[Dataset records]
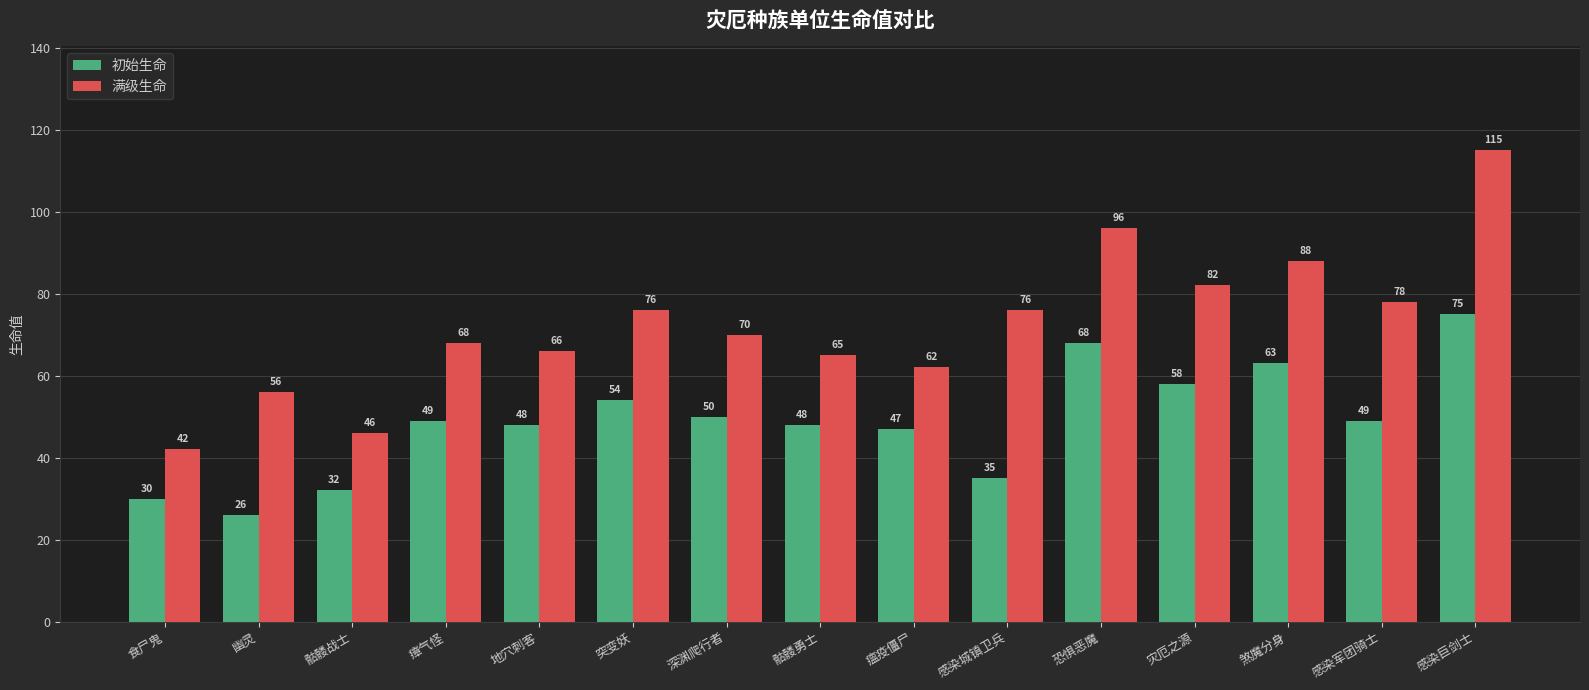

What position from the left is 煞魔分身?

13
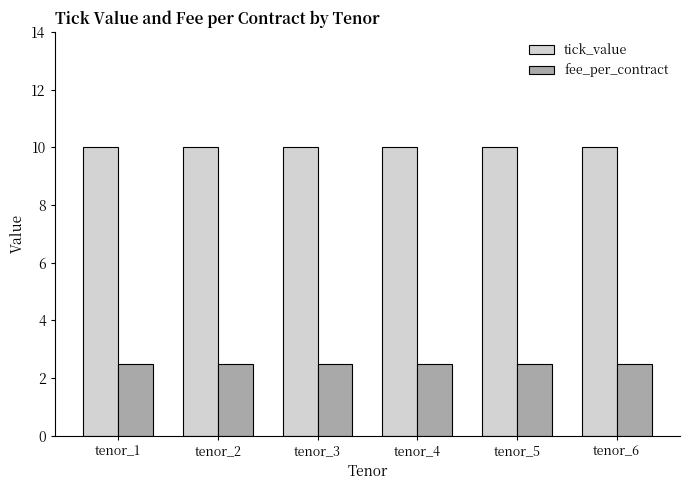

List the series in order of their peak value, lowest first.

fee_per_contract, tick_value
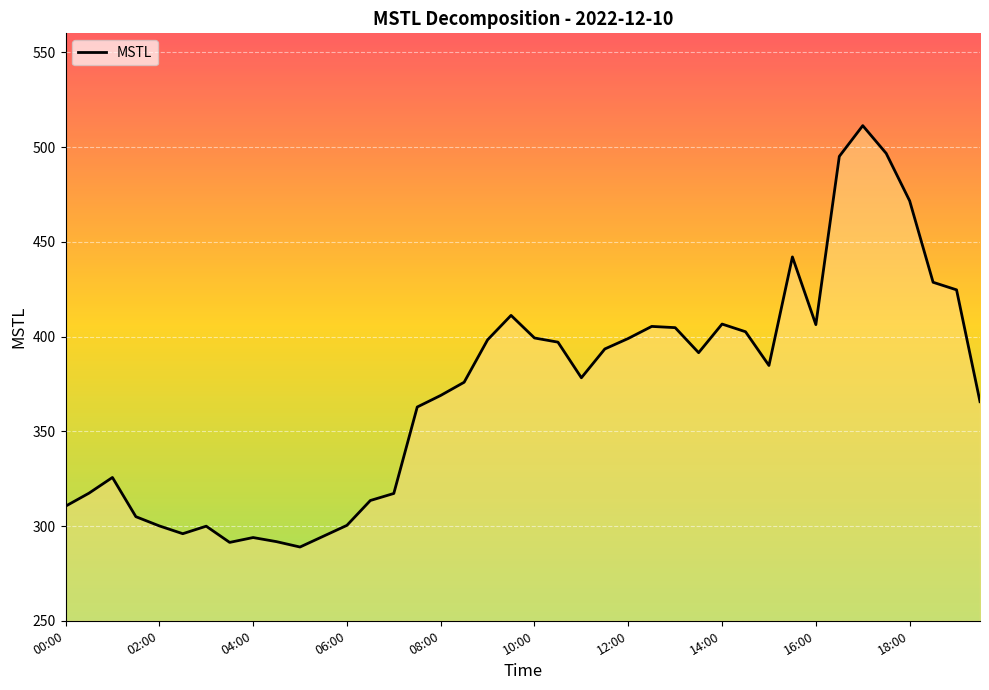

What is the change in value from 02:00 to 07:30?

+62.7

■ **Problem details**: Please state how many of the lines above contain the word "from", giving only the number.

■ **Written answer**: 2